「引き渡す罪、引き渡す贖い」

及川 信

ヨハネによる福音書 18章38節〜19章16節

 

 ピラトは言った。「真理とは何か。」ピラトは、こう言ってからもう一度、ユダヤ人たちの前に出て来て言った。「わたしはあの男に何の罪も見いだせない。ところで、過越祭にはだれか一人をあなたたちに釈放するのが慣例になっている。あのユダヤ人の王を釈放してほしいか。」すると、彼らは、「その男ではない。バラバを」と大声で言い返した。バラバは強盗であった。
 そこで、ピラトはイエスを捕らえ、鞭で打たせた。兵士たちは茨で冠を編んでイエスの頭に載せ、紫の服をまとわせ、そばにやって来ては、「ユダヤ人の王、万歳」と言って、平手で打った。ピラトはまた出て来て、言った。「見よ、あの男をあなたたちのところへ引き出そう。そうすれば、わたしが彼に何の罪も見いだせないわけが分かるだろう。」
 イエスは茨の冠をかぶり、紫の服を着けて出て来られた。ピラトは、「見よ、この男だ」と言った。祭司長たちや下役たちは、イエスを見ると、「十字架につけろ。十字架につけろ」と叫んだ。ピラトは言った。「あなたたちが引き取って、十字架につけるがよい。わたしはこの男に罪を見いだせない。」ユダヤ人たちは答えた。「わたしたちには律法があります。律法によれば、この男は死罪に当たります。神の子と自称したからです。」
 ピラトは、この言葉を聞いてますます恐れ、再び総督官邸の中に入って、「お前はどこから来たのか」とイエスに言った。しかし、イエスは答えようとされなかった。そこで、ピラトは言った。「わたしに答えないのか。お前を釈放する権限も、十字架につける権限も、このわたしにあることを知らないのか。」イエスは答えられた。「神から与えられていなければ、わたしに対して何の権限もないはずだ。だから、わたしをあなたに引き渡した者の罪はもっと重い。」
 そこで、ピラトはイエスを釈放しようと努めた。しかし、ユダヤ人たちは叫んだ。「もし、この男を釈放するなら、あなたは皇帝の友ではない。王と自称する者は皆、皇帝に背いています。」ピラトは、これらの言葉を聞くと、イエスを外に連れ出し、ヘブライ語でガバタ、すなわち「敷石」という場所で、裁判の席に着かせた。それは過越祭の準備の日の、正午ごろであった。ピラトがユダヤ人たちに、「見よ、あなたたちの王だ」と言うと、彼らは叫んだ。「殺せ。殺せ。十字架につけろ。」ピラトが、「あなたたちの王をわたしが十字架につけるのか」と言うと、祭司長たちは、「わたしたちには、皇帝のほかに王はありません」と答えた。そこで、ピラトは、十字架につけるために、イエスを彼らに引き渡した。こうして、彼らはイエスを引き取った。

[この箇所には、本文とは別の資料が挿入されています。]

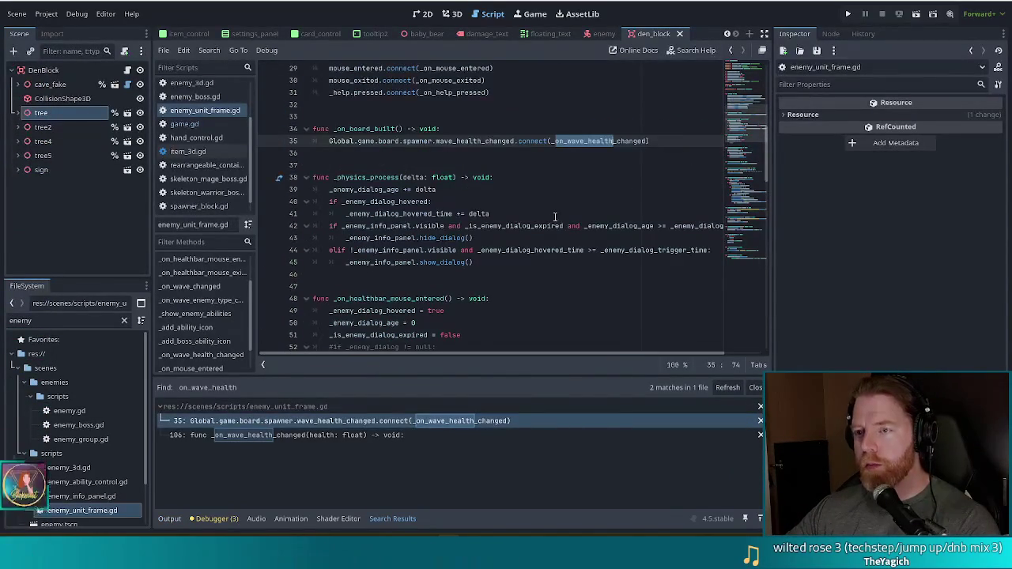
In spawner_block.gd, find wave_health and go to the wave_health_changed emit on line 47.
ctrl+click(461, 142)
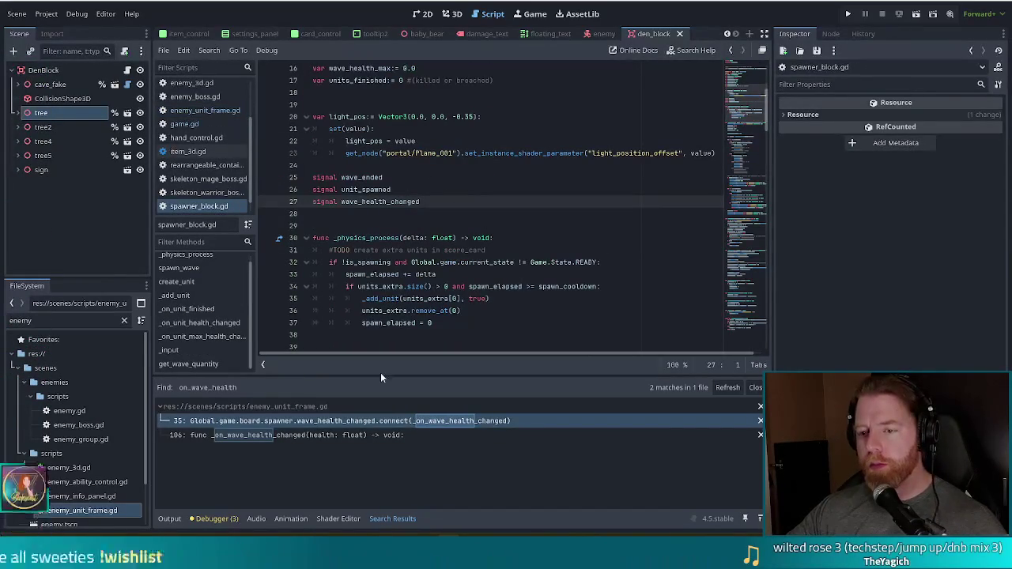
click(448, 220)
key(ctrl+f)
text(wave_heat)
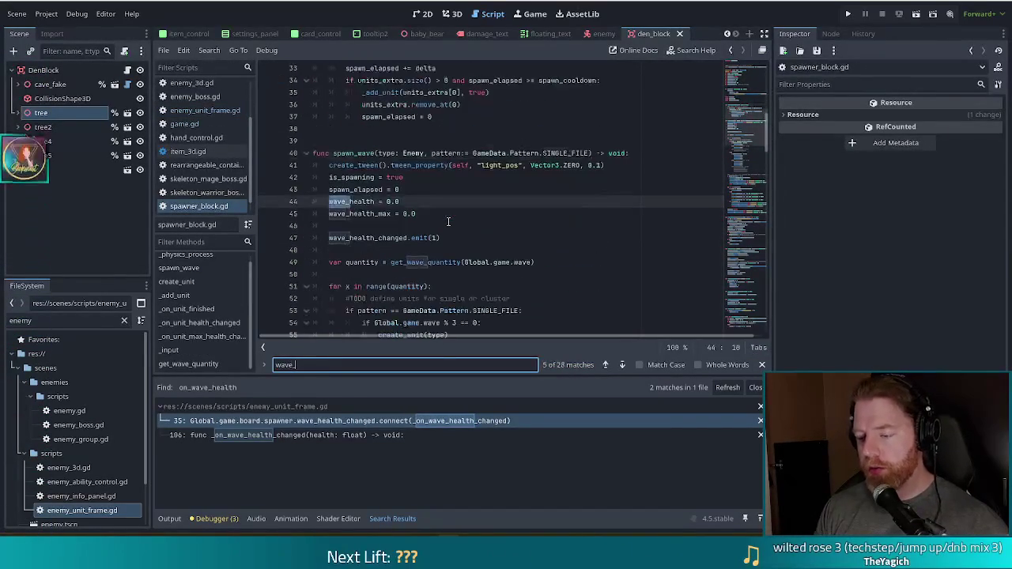
key(BackSpace)
text(lth)
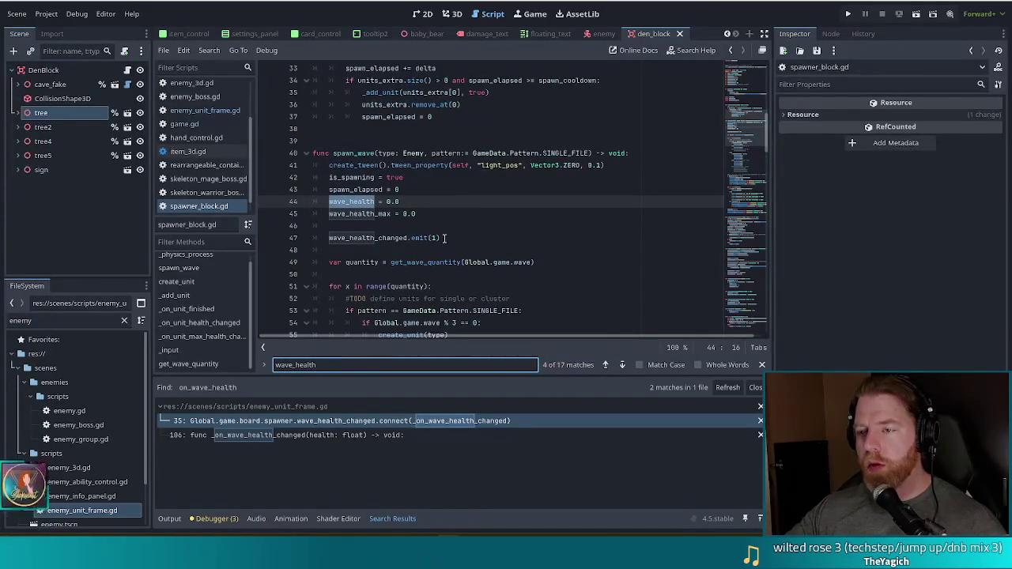
click(445, 238)
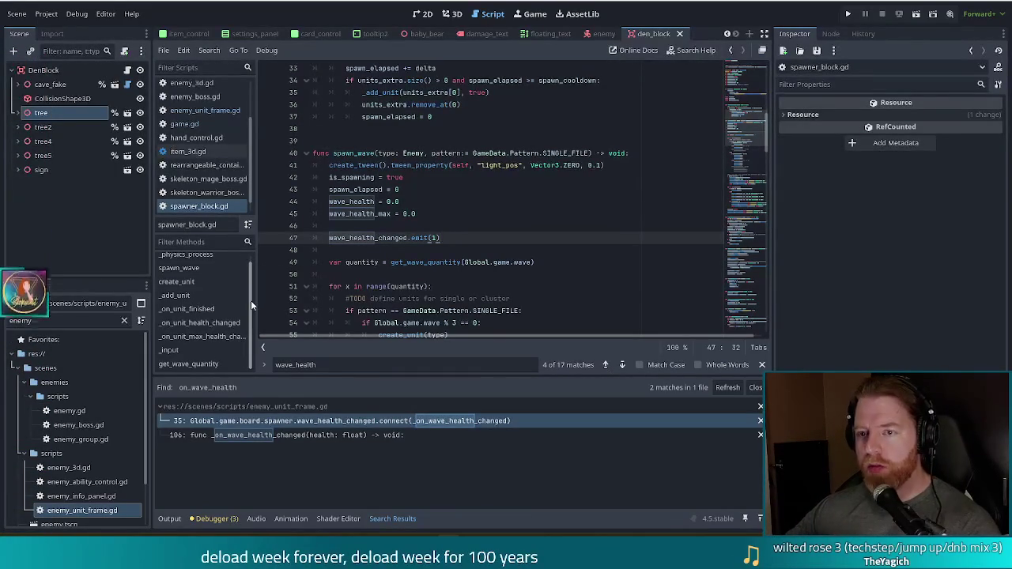
Scroll down to _on_unit_max_health_changed near line 153 and its print(wave_health_max) line.
drag(251, 300, 248, 278)
scroll(253, 307, down, 1)
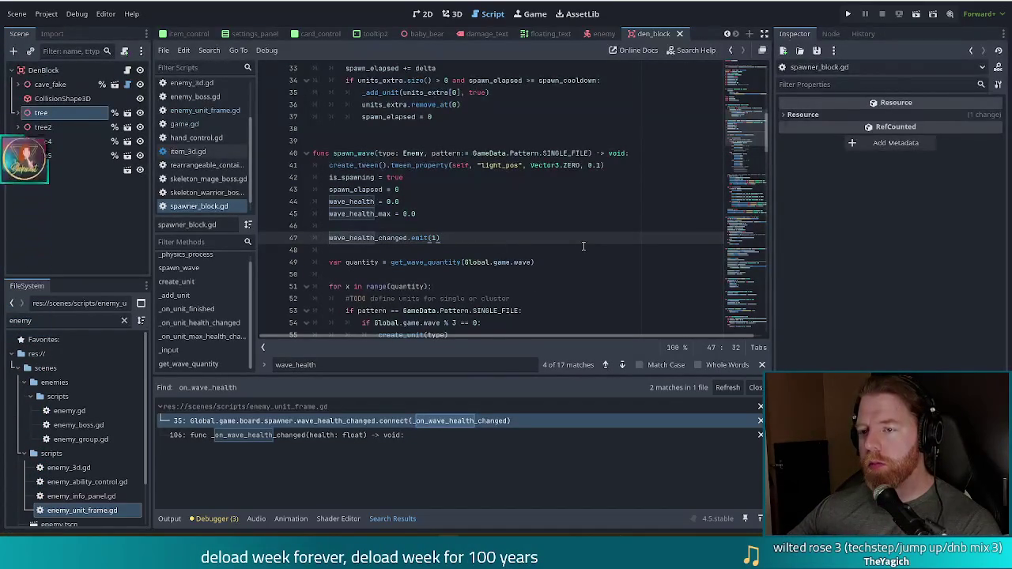
scroll(565, 245, down, 5)
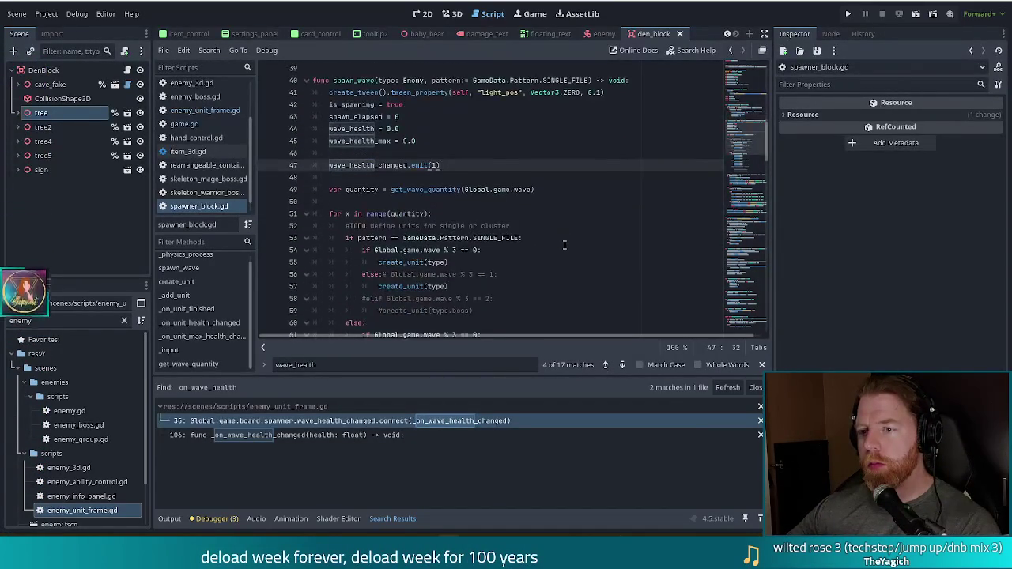
drag(755, 151, 753, 324)
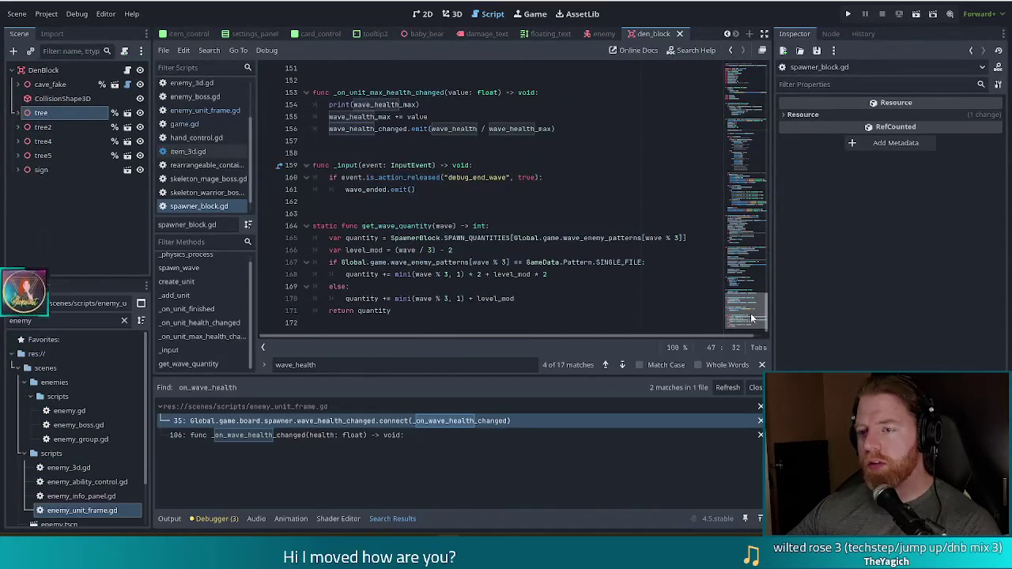
scroll(751, 312, up, 1)
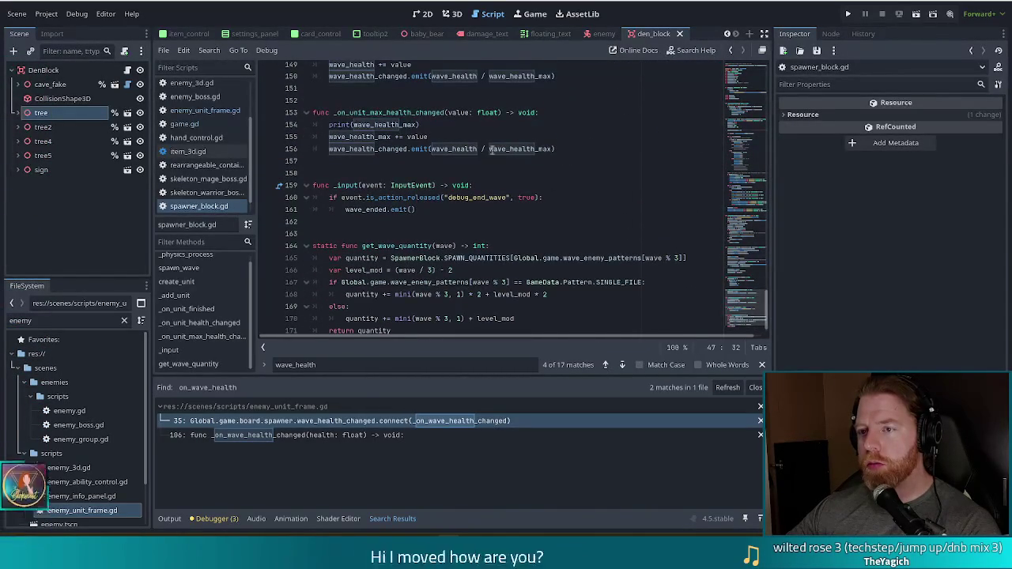
click(434, 125)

 ピラトによる取り調べと裁判の記事を読み続けています。それは、一八章の二八節から始まります。「明け方」に始まり「正午頃」まで続くこの場面を、ヨハネ福音書は約二ページに纏めているのですが、読めば読むほど、引き込まれていきます。ここには人間の心、その心と心のせめぎ合い、激しい敵意、憎しみ、惨めな打算と堕落、そして、そういう人間模様の中で、実は密かに神様の救いのご計画が進展している様が描かれています。その展開について、これまで二度語ってきました。しかし、時間の関係上、触れることが出来ずに来たいくつかの言葉があります。それは「罪」「引き渡す」「引き取る」という言葉です。今日は、この三つの言葉に注目することを通して、ここで何が起こっているのか、そして、それは私たちとどのような関わりを持つことなのかを知らされたいと思います。

 罪(1)

 今、「罪」と言いました。この取り調べの場面に合計五回出てきます。新共同訳聖書では、全部「罪」と訳されていますけれど、実は三つの異なる言葉が使われているのです。(一九章の七節には、「律法によれば、この男は死罪にあたります」とあります。しかし、直訳すれば「律法によれば死に値する」で、「罪」という言葉は使われていません。)
 最初に「罪」と出てくるのは、一八章二九節です。明け方にいきなり縄で縛られた男を連れて来られたピラトが、連れて来た者たち、つまり、主にユダヤ人の祭司長や下役たちに向って、「どういう罪でこの男を訴えるのか」と問うたのです。ここで「罪」と訳された言葉は、カテーゴリアで、告訴の内容は何かという法廷用語です。ピラトは、裁判官として、訴えられている内容が裁判に相応しいかどうかを確かめている。しかし、その問いに対して、ユダヤ人たちは「この男が悪いことをしていなかったら、あなたに引き渡しはしなかったでしょう」と答えるのみで、「悪いこと」の内容を明確には言えません。だから、ピラトは、そんなことならわざわざ私のところに連れてくるなと思い、こう言いました。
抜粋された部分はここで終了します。